Eine auf eine Bradykinese hinweisende langsamere Tapping-Geschwindigkeit konnte in den untersuchten Gruppen weder beim Finger- noch beim Fuß-Tapping festgestellt werden. Die Ergebnisse deuten darauf hin, dass IPI mean kein geeigneter Parameter zur Unterscheidung zwischen gesunder Kontrollgruppe und Probanden mit einem oder mehreren Prodromalmarkern darstellt.

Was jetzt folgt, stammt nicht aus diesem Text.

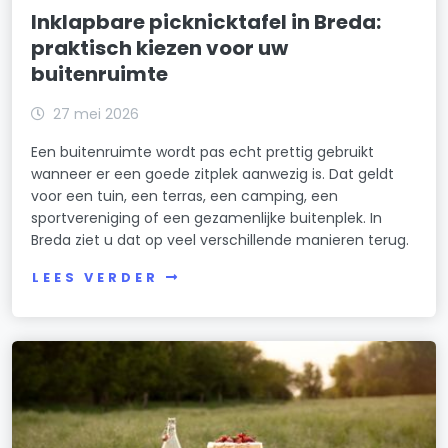
Inklapbare picknicktafel in Breda:
praktisch kiezen voor uw
buitenruimte
27 mei 2026
Een buitenruimte wordt pas echt prettig gebruikt
wanneer er een goede zitplek aanwezig is. Dat geldt
voor een tuin, een terras, een camping, een
sportvereniging of een gezamenlijke buitenplek. In
Breda ziet u dat op veel verschillende manieren terug.
LEES VERDER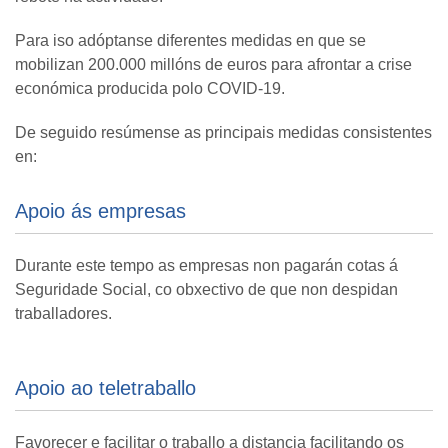
Para iso adóptanse diferentes medidas en que se
mobilizan 200.000 millóns de euros para afrontar a crise
económica producida polo COVID-19.
De seguido resúmense as principais medidas consistentes
en:
Apoio ás empresas
Durante este tempo as empresas non pagarán cotas á
Seguridade Social, co obxectivo de que non despidan
traballadores.
Apoio ao teletraballo
Favorecer e facilitar o traballo a distancia facilitando os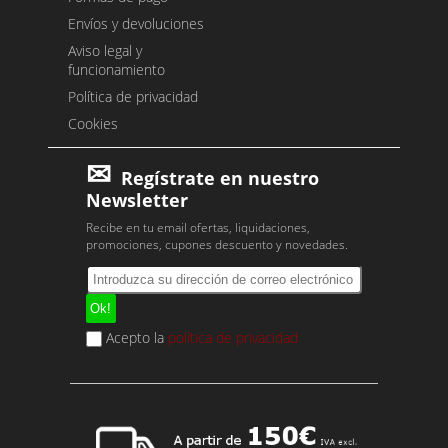
Envíos y devoluciones
Aviso legal y
funcionamiento
Política de privacidad
Cookies
Regístrate en nuestro
Newsletter
Recibe en tu email ofertas, liquidaciones,
promociones, cupones descuento y novedades.
Acepto la
política de privacidad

In dieser Arbeit wurde zudem der Frage nachgegangen, ob eine Assoziation von Lateralisierung bei repetitivem Tappen mit den Prodromalmarkern für ein IPS bzw. deren Kombinationen vorliegt. Die RBD-Gruppe hatte auch hier erneut die größten Auffälligkeiten: Im Finger-Tapping zeigte sie größere Seitenunterschiede in Bezug auf die eingesetzte Kraft des einzelnen Taps (TF mean) als die anderen Gruppen. Dies liegt vermutlich darin begründet, dass ein Großteil der Menschen, die an RBD leiden im Verlauf auch an einem IPS erkranken und gegegebnenfalls somit auch deren Motorik bereits früh eine Seitenbetonung aufweist. Ob Lateralisierung als Prodromalmarker im Rahmen der Früherkennung des IPS geeignet ist, kann im Rahmen der Querschnittsanalyse aus der zweiten Erhebungsrunde nicht ausreichend geklärt werden, allerdings sollte diesem Sachverhalt im weiteren Verlauf der TREND-Studie durch den Vergleich longitudinal erhobener Q-Motor-Daten nachgegangen werden.

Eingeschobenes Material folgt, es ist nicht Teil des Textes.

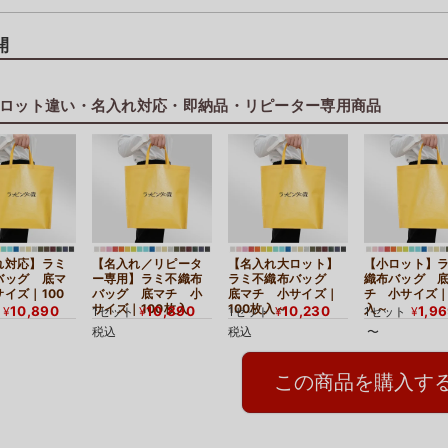
水濡れ対策としても安心感があります。
開
シールで簡単に口留めできるため、
商品の封入作業もスムーズに行えます。
ロット違い・名入れ対応・即納品・リピーター専用商品
きで小サイズでもしっかり収納
合わせて自然に広がる底マチ仕様。
ながら深めのマチ設計で、
ケースや米菓の詰め合わせなど、
るアイテムも安定して収納できます。
ョッパーや販促配布用としても使いやすいサイズ感です。
れ対応】ラミ
【名入れ／リピータ
【名入れ大ロット】
【小ロット】
バッグ 底マ
ー専用】ラミ不織布
ラミ不織布バッグ
織布バッグ 
イズ｜100
バッグ 底マチ 小
底マチ 小サイズ｜
チ 小サイズ｜
サイズ｜100枚入
100枚入～
入～
10,890
10,890
10,230
1,9
¥
1セット
¥
1セット
¥
1セット
¥
税込
税込
〜
この商品を購入す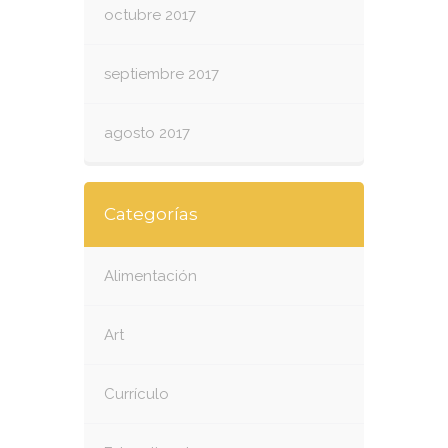
octubre 2017
septiembre 2017
agosto 2017
Categorías
Alimentación
Art
Currículo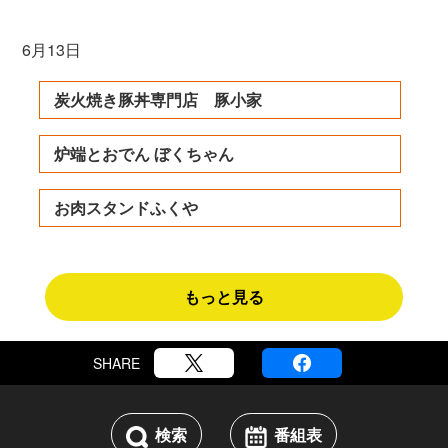
6月13日
炭火焼き豚丼専門店 豚小家
炉端とおでん ぼくちゃん
お肉スタンドふくや
もっと見る
SHARE
検索
番組表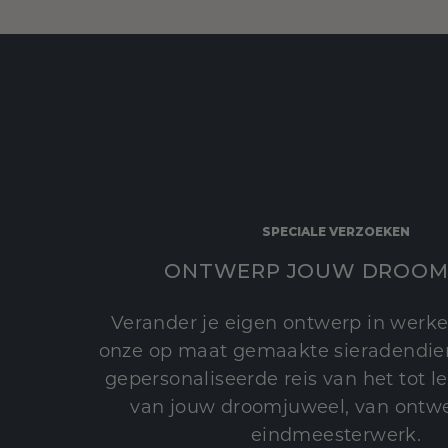
SPECIALE VERZOEKEN
ONTWERP JOUW DROOM
Verander je eigen ontwerp in werke
onze op maat gemaakte sieradendien
gepersonaliseerde reis van het tot 
van jouw droomjuweel, van ontwe
eindmeesterwerk.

Insgesamt fiel auf, dass das Fuß-Tapping weniger signifikante Ergebnisse, als das Finger-Tapping lieferte. Dies könnte in den beim IPS oft an den oberen Extremitäten früher auftretenden motorischen Einschränkungen begründet liegen. Es wird angenommen, dass die dopaminerge Degeneration des nigrostriatalen Systems einem somatotopen Muster folgt, beginnend mit den Bereichen, die für die Arme und Hände stehen.

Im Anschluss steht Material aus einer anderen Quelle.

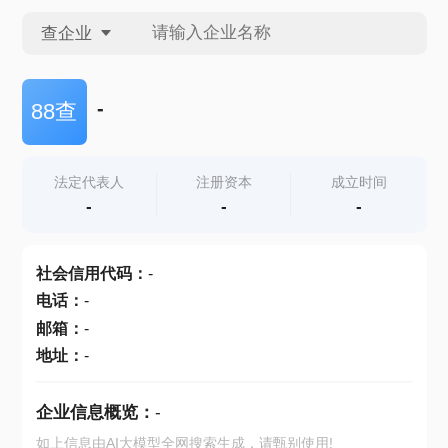
查企业
查企业
-
88查
查招投标
法定代表人
注册资本
成立时间
-
-
-
查产地
社会信用代码
：
-
电话
：
-
邮箱
：
-
地址
：
-
企业信息概览：
-
如上信息由AI大模型全网搜索生成，请甄别使用!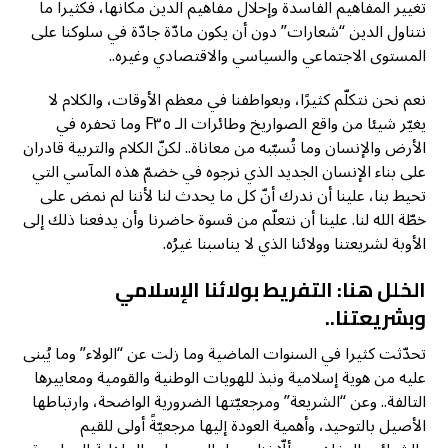
تغيير المفاهيم الفاسدة وإحلال مفاهيم الدين مكانها، فكثيرا ما
نتناول الدين “شعارات” دون أن يكون مادّة جادّة في سلوكنا على
المستوى الاجتماعي والسياسي والاقتصادي وغيره..
نعم نحن نتكلّم كثيرًا، وبعواطفنا في معظم الأوقات، والكلام لا
يغيّر شيئا من واقع الصواريخ وطائرات الـ F٣٥ وما تحفره في
الأرض والإنسان وما تُسبّبه من معاناة.. لكنّ الكلام والتربية قادران
على بناء الإنسان الجديد الذي نرجوه في خضمّ هذه المآسي التي
تحيط بنا، علينا أن ندرك أنّ كل ما يحدث لنا لأننا لم نمض على
خطّة الله لنا. علينا أن نتعلّم من قسوة حاضرنا وأن يدفعنا ذلك إلى
الأوبة لشريعتنا وولائنا الذي لا يناسبنا غيرُه.
الخلل هنا: التفريط بولائنا الإسلامي
وبشريعتنا..
تحدّثت كثيرا في السنوات الماضية وما زلت عن “الولاء” وما يُبنى
عليه من هوية إسلامية ونبذ للهويات الوطنية والقومية ومعاييرها
التالفة.. وعن “الشريعة” ومرجعيّتها الضرورية الواضحة، وارتباطها
الأصيل بالتوحيد، وأهمية العودة إليها مرجعيّةً أولى للقيم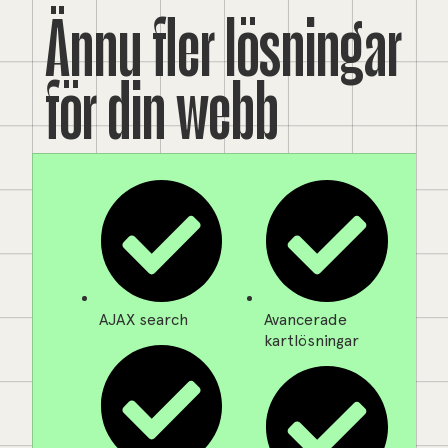
Ännu fler lösningar
för din webb
AJAX search
Avancerade
kartlösningar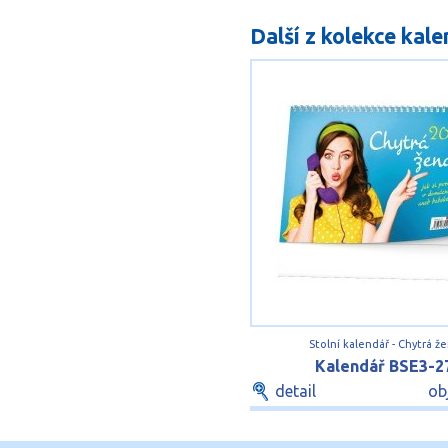
Další z kolekce kal
Stolní kalendář - Chytrá ž
Kalendář BSE3-2
detail
ob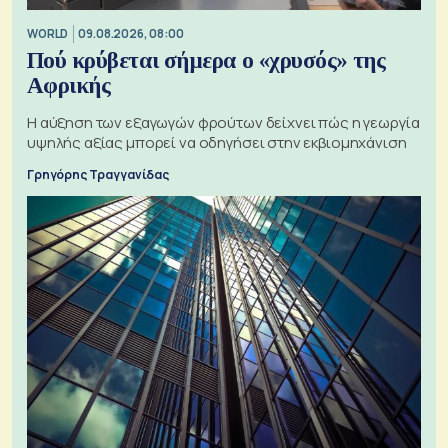
WORLD
09.08.2026, 08:00
Πού κρύβεται σήμερα ο «χρυσός» της
Αφρικής
Η αύξηση των εξαγωγών φρούτων δείχνει πώς η γεωργία
υψηλής αξίας μπορεί να οδηγήσει στην εκβιομηχάνιση
Γρηγόρης Τραγγανίδας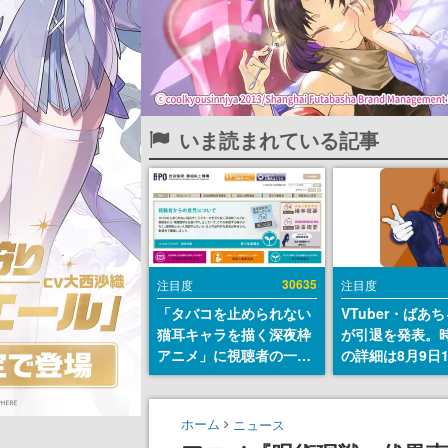
いま読まれている記事
30635
注目度
注目度
「タバコを止められない
VTuber・ばあ
猫耳キャラを描く深夜枠
が引退を発表。
アニメ」に視聴者の一部
の詳細は8月9日
から批判意見。違法薬物
の配信で説明
の使用と思しき描写も含
めて、BPOが議論を交わ
ホーム
ニュース
す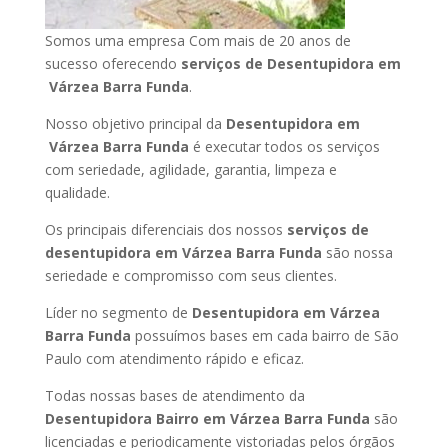
Somos uma empresa Com mais de 20 anos de
sucesso oferecendo
serviços de Desentupidora em
Várzea Barra Funda
.
Nosso objetivo principal da
Desentupidora em
Várzea Barra Funda
é executar todos os serviços
com seriedade, agilidade, garantia, limpeza e
qualidade.
Os principais diferenciais dos nossos
serviços de
desentupidora em Várzea Barra Funda
são nossa
seriedade e compromisso com seus clientes.
Líder no segmento de
Desentupidora em Várzea
Barra Funda
possuímos bases em cada bairro de São
Paulo com atendimento rápido e eficaz.
Todas nossas bases de atendimento da
Desentupidora Bairro em Várzea Barra Funda
são
licenciadas e periodicamente vistoriadas pelos órgãos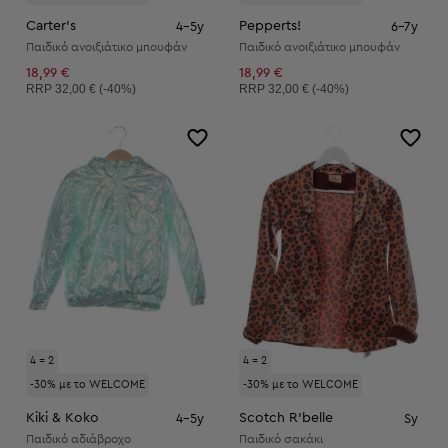
Carter's
Pepperts!
4-5y
6-7y
Παιδικό ανοιξιάτικο μπουφάν
Παιδικό ανοιξιάτικο μπουφάν
18,99 €
18,99 €
Συνιστώμενη τιμή:
Συνιστώμενη τιμή:
RRP
32,00 € (-40%)
RRP
32,00 € (-40%)
4 = 2
4 = 2
-30% με το WELCOME
-30% με το WELCOME
Kiki & Koko
Scotch R'belle
4-5y
Sy
Παιδικό αδιάβροχο
Παιδικό σακάκι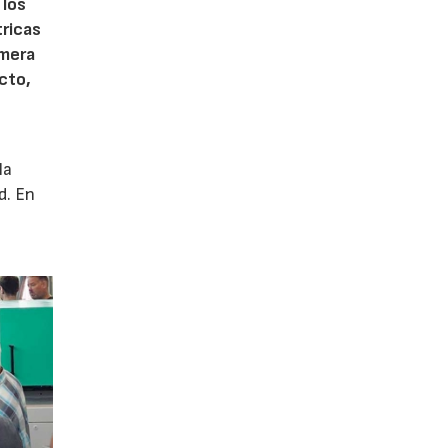
 los
tricas
imera
cto,
la
d. En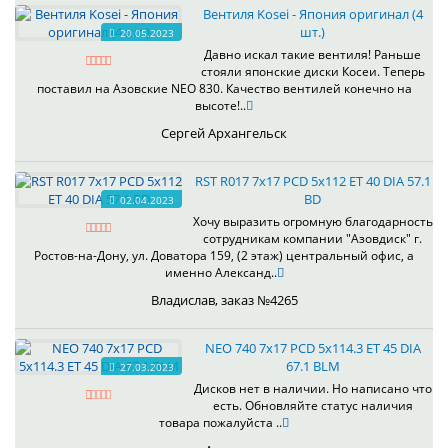
Вентиля Kosei - Япония оригинал (4
шт.)
20.05.2023
Давно искал такие вентиля! Раньше
стояли японские диски Косеи. Теперь
поставил на Азовские NEO 830. Качество вентилей конечно на
высоте!..
Сергей Архангельск
RST R017 7x17 PCD 5x112 ET 40 DIA 57.1
BD
02.04.2023
Хочу выразить огромную благодарность
сотрудникам компании "Азовдиск" г.
Ростов-на-Дону, ул. Доватора 159, (2 этаж) центральный офис, а
именно Александ..
Владислав, заказ №4265
NEO 740 7x17 PCD 5x114.3 ET 45 DIA
67.1 BLM
27.03.2023
Дисков нет в наличии. Но написано что
есть. Обновляйте статус наличия
товара пожалуйста ..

Zusammenfassend deuten die Ergebnisse dieser Arbeit darauf hin, dass nicht nur die quantitative Anzahl von Prodromalmarkern, sondern auch deren Art von Bedeutung ist. Besondere Aufmerksamkeit sollten nach den Erkenntnissen dieser Arbeit vor allem auf die Prodromalmarker Hyposmie und RBD gelegt werden. Es sind unabhängige Studien in diesem Bereich notwendig, um die präsentierten Ergebnisse zu bestätigen und zusätzliche Erkenntnisse über die klinische Relevanz der genannten Auffälligkeiten zu erlangen.